● **BRIEF A**
Please output, word for word, everything in the testing and debugging notes from "Clone, unpack and" down to "the [.travis-ci.yml definitions](../.travis-ci.yml).".

● **EXCERPTED TEXT**
---

To build from source on Windows, check the [Windows tools](../tools/windows)
to build a single executable file which contains Python, librsync, and
all required modules.

## TESTING

Clone, unpack and prepare the testfiles by calling the script `tools/setup-testfiles.sh`
from the cloned source Git repo. You will most probably be asked for your password
so that sudo can extract and prepare the testfiles (else the tests will fail).

That's it, you can now run the tests:

* run `tox` to use the default `tox.ini`
* or `tox -c tox_slow.ini` for long tests
* or `sudo tox -c tox_root.ini` for the few tests needing root rights

For more details on testing, see the `test` sections in the [Makefile](../Makefile)
and the [.travis-ci.yml definitions](../.travis-ci.yml).

## DEBUGGING

### Trace back a coredump

At the time of writing these notes, there was an issue where calling the program
generates a `Segmentation fault (core dumped)`. This chapter is based on this
experience debugging under Fedora 29.

References:

* https://ask.fedoraproject.org/en/question/98776/where-is-core-dump-located/
* Adventures in Python core dumping: https://gist.github.com/toolness/d56c1aab317377d5d17a
* Debugging dynamically loaded extensions: https://www.oreilly.com/library/view/python-cookbook/0596001673/ch16s08.html
* Debugging Memory Problems: https://www.oreilly.com/library/view/python-cookbook/0596001673/ch16s09.html

> **NOTE:** This assumes gdb was already installed.

1. First install:

sudo dnf install python3-debug
		sudo dnf debuginfo-install python3-debug-3.7.3-1.fc29.x86_64
		sudo dnf debuginfo-install bzip2-libs-1.0.6-28.fc29.x86_64 glibc-2.28-27.fc29.x86_64 \
			librsync-1.0.0-8.fc29.x86_64 libxcrypt-4.4.4-2.fc29.x86_64 \
			openssl-libs-1.1.1b-3.fc29.x86_64 popt-1.16-15.fc29.x86_64 \
			sssd-client-2.1.0-2.fc29.x86_64 xz-libs-5.2.4-3.fc29.x86_64 zlib-1.2.11-14.fc29.x86_64

2. Then run:

python3 ./setup.py clean --all
		python3-debug ./setup.py clean --all
		CFLAGS='-Wall -O0 -g' python3-debug ./setup.py build
		PATH=$PWD/build/scripts-3.7:$PATH PYTHONPATH=$PWD/build/lib.linux-x86_64-3.7-pydebug/ rdiff-backup -v 10 \
			/some/dir1 /some/dir2
		[...]
		Segmentation fault (core dumped)

> **NOTE:** The CFLAGS avoids optimizations making debugging too complicated

At this stage `coredumpctl list` shows that coredump is the last one, so that
one can call `coredumpctl gdb`, which itself tells (in multiple steps) that we
missing some more debug information, hence the above `debuginfo-install`
statements (assuming guess you could install the packages without version
information if you're sure they fit the installed package versions).

So now back into `coredumpctl gdb`, with some commands:

help
	help stack
	backtrace
	bt full
	py-bt
	frame <FrameNumber>
	p <SomeVar>

1. get a backtrace of all function calls leading to the coredump (also `bt`)

---

Entries taken from a collection
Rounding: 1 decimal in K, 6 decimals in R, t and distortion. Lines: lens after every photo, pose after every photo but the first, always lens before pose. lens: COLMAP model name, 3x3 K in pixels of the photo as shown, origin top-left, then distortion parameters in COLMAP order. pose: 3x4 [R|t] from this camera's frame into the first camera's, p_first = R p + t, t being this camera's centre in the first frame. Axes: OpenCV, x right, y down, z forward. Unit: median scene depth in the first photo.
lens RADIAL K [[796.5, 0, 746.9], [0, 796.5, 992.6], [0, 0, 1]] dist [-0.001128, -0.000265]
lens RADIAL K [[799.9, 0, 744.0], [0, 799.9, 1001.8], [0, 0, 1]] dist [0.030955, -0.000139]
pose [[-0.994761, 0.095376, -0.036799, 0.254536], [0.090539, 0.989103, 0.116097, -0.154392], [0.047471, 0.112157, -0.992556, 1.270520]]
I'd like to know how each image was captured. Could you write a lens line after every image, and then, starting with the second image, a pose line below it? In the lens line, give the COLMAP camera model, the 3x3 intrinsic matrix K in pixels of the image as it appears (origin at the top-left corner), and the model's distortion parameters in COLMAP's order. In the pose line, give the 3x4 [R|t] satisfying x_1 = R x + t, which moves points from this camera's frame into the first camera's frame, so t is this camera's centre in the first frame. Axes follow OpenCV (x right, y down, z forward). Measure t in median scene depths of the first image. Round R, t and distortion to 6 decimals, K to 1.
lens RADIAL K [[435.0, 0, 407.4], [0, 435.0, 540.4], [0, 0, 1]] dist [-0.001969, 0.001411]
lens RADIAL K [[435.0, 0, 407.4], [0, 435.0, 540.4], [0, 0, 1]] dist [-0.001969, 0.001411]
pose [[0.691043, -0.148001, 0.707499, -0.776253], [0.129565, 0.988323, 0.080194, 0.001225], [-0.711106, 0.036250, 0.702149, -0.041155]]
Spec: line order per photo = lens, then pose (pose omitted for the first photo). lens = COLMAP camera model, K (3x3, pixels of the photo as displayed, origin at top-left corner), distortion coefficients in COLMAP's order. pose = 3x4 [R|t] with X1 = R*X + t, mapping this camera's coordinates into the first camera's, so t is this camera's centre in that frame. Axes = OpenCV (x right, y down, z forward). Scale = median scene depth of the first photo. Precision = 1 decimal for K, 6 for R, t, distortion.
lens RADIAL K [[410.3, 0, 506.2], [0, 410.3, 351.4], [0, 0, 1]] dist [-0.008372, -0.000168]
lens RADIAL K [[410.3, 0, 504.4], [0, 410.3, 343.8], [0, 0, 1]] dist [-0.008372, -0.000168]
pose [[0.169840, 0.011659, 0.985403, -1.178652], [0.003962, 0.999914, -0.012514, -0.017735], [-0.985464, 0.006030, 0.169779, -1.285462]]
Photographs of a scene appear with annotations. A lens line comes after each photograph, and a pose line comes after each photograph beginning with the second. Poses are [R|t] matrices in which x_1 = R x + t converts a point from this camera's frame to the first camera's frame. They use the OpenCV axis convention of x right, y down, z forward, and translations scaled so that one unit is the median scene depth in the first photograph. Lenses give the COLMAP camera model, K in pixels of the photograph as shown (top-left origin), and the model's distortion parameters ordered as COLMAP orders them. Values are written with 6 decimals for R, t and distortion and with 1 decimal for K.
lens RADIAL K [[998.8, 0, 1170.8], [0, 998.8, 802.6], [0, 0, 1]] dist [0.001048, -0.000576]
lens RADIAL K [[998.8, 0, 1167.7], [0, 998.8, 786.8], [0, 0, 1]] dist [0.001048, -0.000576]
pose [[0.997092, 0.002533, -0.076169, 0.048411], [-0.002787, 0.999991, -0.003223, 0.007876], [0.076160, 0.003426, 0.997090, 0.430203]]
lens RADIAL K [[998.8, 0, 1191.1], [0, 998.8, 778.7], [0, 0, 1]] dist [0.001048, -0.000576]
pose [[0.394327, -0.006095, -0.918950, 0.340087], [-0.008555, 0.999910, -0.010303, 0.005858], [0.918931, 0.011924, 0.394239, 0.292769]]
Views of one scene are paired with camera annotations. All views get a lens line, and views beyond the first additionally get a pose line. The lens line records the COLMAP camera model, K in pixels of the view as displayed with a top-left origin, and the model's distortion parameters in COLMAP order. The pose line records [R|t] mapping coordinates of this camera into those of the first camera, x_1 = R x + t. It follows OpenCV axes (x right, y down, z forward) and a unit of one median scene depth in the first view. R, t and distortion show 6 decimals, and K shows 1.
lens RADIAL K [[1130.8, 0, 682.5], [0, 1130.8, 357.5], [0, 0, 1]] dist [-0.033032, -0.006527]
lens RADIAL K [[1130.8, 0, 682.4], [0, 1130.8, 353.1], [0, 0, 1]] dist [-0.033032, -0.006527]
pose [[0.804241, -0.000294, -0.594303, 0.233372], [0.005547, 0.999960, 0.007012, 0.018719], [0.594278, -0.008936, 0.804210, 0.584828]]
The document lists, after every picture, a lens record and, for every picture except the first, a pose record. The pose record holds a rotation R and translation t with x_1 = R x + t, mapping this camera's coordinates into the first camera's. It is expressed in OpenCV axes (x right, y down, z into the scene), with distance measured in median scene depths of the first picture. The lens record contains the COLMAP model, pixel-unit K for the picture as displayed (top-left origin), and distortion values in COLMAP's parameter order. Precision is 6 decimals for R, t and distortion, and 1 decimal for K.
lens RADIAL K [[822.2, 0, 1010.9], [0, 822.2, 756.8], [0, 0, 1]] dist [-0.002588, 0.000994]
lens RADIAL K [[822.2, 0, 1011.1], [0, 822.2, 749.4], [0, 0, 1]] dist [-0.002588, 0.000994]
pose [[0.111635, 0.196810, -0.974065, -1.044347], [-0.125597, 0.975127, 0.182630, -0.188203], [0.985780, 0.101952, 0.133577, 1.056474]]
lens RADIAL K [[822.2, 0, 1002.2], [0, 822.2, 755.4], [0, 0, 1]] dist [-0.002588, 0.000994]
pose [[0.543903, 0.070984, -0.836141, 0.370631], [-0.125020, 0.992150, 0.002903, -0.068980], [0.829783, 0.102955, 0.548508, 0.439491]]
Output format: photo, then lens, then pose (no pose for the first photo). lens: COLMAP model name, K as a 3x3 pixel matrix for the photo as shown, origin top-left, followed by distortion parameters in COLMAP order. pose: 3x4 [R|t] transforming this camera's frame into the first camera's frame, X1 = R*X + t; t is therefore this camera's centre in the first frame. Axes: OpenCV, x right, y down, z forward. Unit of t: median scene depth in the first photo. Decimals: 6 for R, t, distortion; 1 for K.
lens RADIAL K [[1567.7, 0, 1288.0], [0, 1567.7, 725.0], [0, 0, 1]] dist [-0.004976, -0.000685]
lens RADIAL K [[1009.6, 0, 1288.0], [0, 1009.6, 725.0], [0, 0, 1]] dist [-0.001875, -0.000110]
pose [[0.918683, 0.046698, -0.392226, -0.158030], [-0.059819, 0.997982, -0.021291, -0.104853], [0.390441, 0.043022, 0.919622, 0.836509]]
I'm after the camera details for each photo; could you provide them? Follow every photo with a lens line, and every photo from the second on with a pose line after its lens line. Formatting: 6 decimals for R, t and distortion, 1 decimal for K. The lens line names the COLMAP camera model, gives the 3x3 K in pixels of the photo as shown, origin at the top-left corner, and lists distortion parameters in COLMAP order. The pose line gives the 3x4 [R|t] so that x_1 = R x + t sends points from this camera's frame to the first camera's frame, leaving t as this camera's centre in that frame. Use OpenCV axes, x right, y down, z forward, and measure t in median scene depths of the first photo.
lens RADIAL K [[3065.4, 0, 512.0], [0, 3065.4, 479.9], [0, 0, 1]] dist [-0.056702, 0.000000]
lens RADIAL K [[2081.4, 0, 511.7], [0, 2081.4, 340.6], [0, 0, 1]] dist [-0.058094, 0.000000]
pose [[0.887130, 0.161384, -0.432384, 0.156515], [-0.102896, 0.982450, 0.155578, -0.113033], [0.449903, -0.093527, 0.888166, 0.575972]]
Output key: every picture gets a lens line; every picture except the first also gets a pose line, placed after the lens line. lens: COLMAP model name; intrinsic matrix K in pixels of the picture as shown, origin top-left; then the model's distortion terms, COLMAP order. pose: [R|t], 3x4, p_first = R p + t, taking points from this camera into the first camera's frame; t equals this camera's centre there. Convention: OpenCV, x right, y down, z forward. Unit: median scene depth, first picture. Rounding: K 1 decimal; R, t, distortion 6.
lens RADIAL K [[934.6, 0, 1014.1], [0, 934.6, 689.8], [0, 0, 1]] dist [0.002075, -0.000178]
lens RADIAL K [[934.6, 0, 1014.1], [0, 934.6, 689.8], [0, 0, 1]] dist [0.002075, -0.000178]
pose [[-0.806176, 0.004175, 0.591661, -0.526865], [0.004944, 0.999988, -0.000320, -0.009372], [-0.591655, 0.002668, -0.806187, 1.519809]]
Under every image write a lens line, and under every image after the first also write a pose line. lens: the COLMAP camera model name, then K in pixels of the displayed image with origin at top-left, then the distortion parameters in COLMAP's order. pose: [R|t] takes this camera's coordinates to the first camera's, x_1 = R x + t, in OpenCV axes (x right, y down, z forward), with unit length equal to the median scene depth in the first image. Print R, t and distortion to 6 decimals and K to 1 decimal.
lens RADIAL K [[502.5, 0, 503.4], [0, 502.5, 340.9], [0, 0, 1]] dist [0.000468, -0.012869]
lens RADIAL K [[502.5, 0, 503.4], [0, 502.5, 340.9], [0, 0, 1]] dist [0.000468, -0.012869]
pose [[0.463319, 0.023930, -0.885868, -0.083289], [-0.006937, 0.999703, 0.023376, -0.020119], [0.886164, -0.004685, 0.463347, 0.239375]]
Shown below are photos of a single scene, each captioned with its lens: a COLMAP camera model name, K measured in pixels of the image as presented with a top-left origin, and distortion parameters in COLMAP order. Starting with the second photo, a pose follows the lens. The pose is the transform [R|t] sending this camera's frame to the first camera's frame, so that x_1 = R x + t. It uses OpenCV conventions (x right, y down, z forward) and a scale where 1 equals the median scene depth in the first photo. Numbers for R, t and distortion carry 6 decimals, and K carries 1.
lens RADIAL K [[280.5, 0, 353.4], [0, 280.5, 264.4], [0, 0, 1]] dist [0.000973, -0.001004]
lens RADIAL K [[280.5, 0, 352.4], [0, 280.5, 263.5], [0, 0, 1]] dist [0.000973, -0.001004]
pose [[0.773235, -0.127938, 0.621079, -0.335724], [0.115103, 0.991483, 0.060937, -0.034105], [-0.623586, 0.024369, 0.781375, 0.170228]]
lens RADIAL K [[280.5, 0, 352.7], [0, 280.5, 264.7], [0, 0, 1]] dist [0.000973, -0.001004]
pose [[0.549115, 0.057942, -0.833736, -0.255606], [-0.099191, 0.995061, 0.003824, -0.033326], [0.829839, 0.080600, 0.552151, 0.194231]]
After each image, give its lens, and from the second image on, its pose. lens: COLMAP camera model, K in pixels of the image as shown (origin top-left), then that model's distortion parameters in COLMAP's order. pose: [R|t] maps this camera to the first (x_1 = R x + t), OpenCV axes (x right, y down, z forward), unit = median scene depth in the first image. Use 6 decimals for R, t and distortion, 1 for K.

---

● **BRIEF B**
Return unchanged everything in the records from the line that contains "The document lists, after" down to the line that contains "0.102955, 0.548508, 0.439491]]", including both of those lines.

● **TASK OUTPUT A**
Clone, unpack and prepare the testfiles by calling the script `tools/setup-testfiles.sh`
from the cloned source Git repo. You will most probably be asked for your password
so that sudo can extract and prepare the testfiles (else the tests will fail).

That's it, you can now run the tests:

* run `tox` to use the default `tox.ini`
* or `tox -c tox_slow.ini` for long tests
* or `sudo tox -c tox_root.ini` for the few tests needing root rights

For more details on testing, see the `test` sections in the [Makefile](../Makefile)
and the [.travis-ci.yml definitions](../.travis-ci.yml).

● **TASK OUTPUT B**
The document lists, after every picture, a lens record and, for every picture except the first, a pose record. The pose record holds a rotation R and translation t with x_1 = R x + t, mapping this camera's coordinates into the first camera's. It is expressed in OpenCV axes (x right, y down, z into the scene), with distance measured in median scene depths of the first picture. The lens record contains the COLMAP model, pixel-unit K for the picture as displayed (top-left origin), and distortion values in COLMAP's parameter order. Precision is 6 decimals for R, t and distortion, and 1 decimal for K.
lens RADIAL K [[822.2, 0, 1010.9], [0, 822.2, 756.8], [0, 0, 1]] dist [-0.002588, 0.000994]
lens RADIAL K [[822.2, 0, 1011.1], [0, 822.2, 749.4], [0, 0, 1]] dist [-0.002588, 0.000994]
pose [[0.111635, 0.196810, -0.974065, -1.044347], [-0.125597, 0.975127, 0.182630, -0.188203], [0.985780, 0.101952, 0.133577, 1.056474]]
lens RADIAL K [[822.2, 0, 1002.2], [0, 822.2, 755.4], [0, 0, 1]] dist [-0.002588, 0.000994]
pose [[0.543903, 0.070984, -0.836141, 0.370631], [-0.125020, 0.992150, 0.002903, -0.068980], [0.829783, 0.102955, 0.548508, 0.439491]]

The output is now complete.